Background blur is nice - at f/2.2 or so you can nicely isolate a subject. Good focal length on a crop body (used on 40D). Against the competition it offer better build and focus than the 35mm f/2 (and slightly better focal length on a crop body), work on full frame (unlike the Sigma 30mm), and cheaper than either the Zeiss with manual focus or the Canon L - significantly so.

Very happy with this as a walk around prime lens for a crop body. Works great with a subject and blurred background, but needs to be stopped down on a crop body to get sharper corners. For family shots where corners aren't as critical it is ideal.

Canon EF 50mm f/1.4 USM

Review Date: Aug 31, 2009 Recommend? no | Price paid: $350.00 | Rating: 8 

Pros: Lightweight, full time focusing, wide aperture, sharpness after f/2.8
Wide open performance disappointing

This is a lens that I wanted to be really happy with, but ultimately the bonus of having f/1.4 and f/2.0 in a lightweight package didn't overcome the lack of detail and sharpness wide open. While I can stop down and get incredible sharpness out of this lens, I don't see any advantage over my L zooms in that regard. In the end I replaced this with a 60mm EF-S macro that does double duty as a macro lens, but one that is sharp wide open at f/2.8 and has USM focussing for a similar price.
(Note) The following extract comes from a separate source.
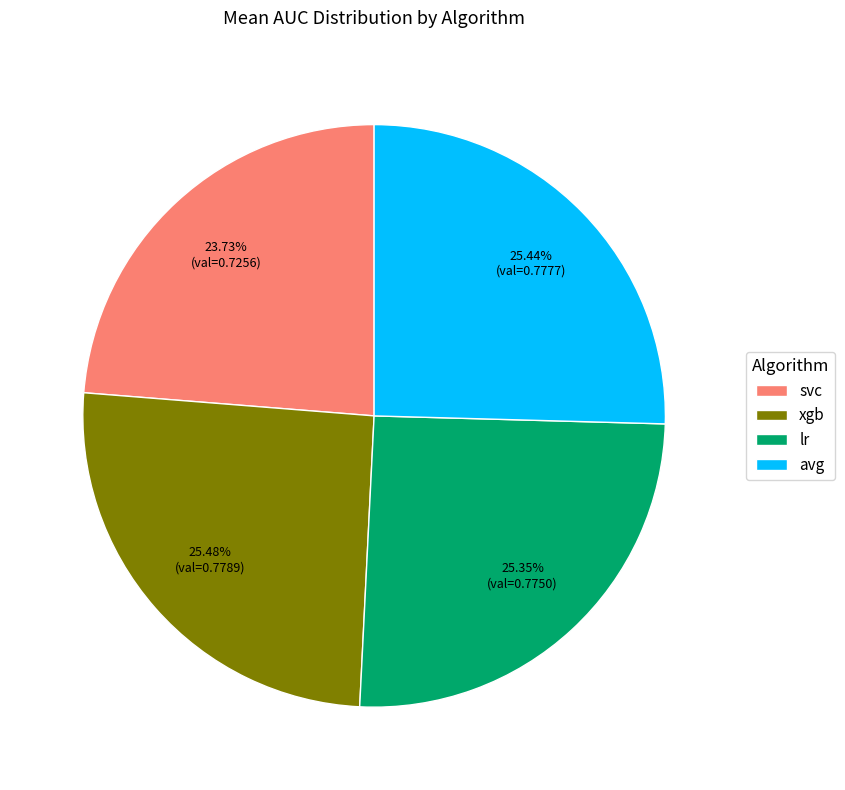

Is it true that svc is 19% of the pie?

False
Nice lens with a solid feel, I liked everything else about it other than the performance at f/1.4. If I'm going to the trouble of carrying an extra lens for use wide open, it needs to be sharp...

Canon EF-S 60mm f/2.8 Macro USM

Review Date: Aug 10, 2009 Recommend? yes | Price paid: Not Indicated | Rating: 10 

Pros: Size, image quality, USM focus
EF-S only, subject distance

It is hard to complain about this lens, it delivers sharp shots and doubles as a good portrait focal length with nice blur and a wider aperture. Compared to the 50mm Macro it is no contest (being USM and modern construction) unless you have a full frame camera.

I use it a lot for product / stock photography and it works great for that purpose, and the USM focusing can usually keep up with moving kids. That said the focusing doesn't feel as fast as non macro lenses with USM that I've used.

The only big negative is if you wanted to use this for outdoor or insect type macro photography (non still life). It just requires you get too close to the subject. I got this Macro out of Canon's lineup for the opposite reason - I want to not be so far away for what I do and 100mm or 180mm is too long for a portrait lens for me on a crop body. The 60mm is nice and small, lightweight, but feels well built.

Canon EF 24-105mm f/4L IS USM

Review Date: Aug 10, 2009 Recommend? yes | Price paid: Not Indicated | Rating: 10 

Pros: Build quality, sharpness, lightweight (for L lens), close focus capability
Purple fringing

This is a lens I went back and forth on for a long time. I have the 17-55 EF-S lens, and a 70-200mm f/4 that I use on a crop body. I love the 17-55, but wanted something tougher for travel and more telephoto. I've seen mixed reviews both really positive and not. When these started getting sold separately from the new 5D at a price discount I decided it was time to go for it. It has turned out to match my needs perfectly. While the 17-55 is excellent AND faster, it isn't as tough and is a little short for my purposes (portraits/family). When indoors I tend to make use of flash or switch to a prime so the f/4 tradeoff was worth it (versus say the 24-70 f/2.8).

I like the quality, the weight is just right, and the lens delivers in sharpness. My only complaint would be some fringing when wide open with high contrast areas. Pretty common in lenses at the wide end, but I'd hoped the f/4 max aperture would do better. In practice it doesn't come up much, as I tend avoid washed out skies anyways, but it can be dealt with in post processing if needed. Some say this focal length range isn't good on a crop body, but it suits me fine. It spends so much time on the camera I hardly need another lens.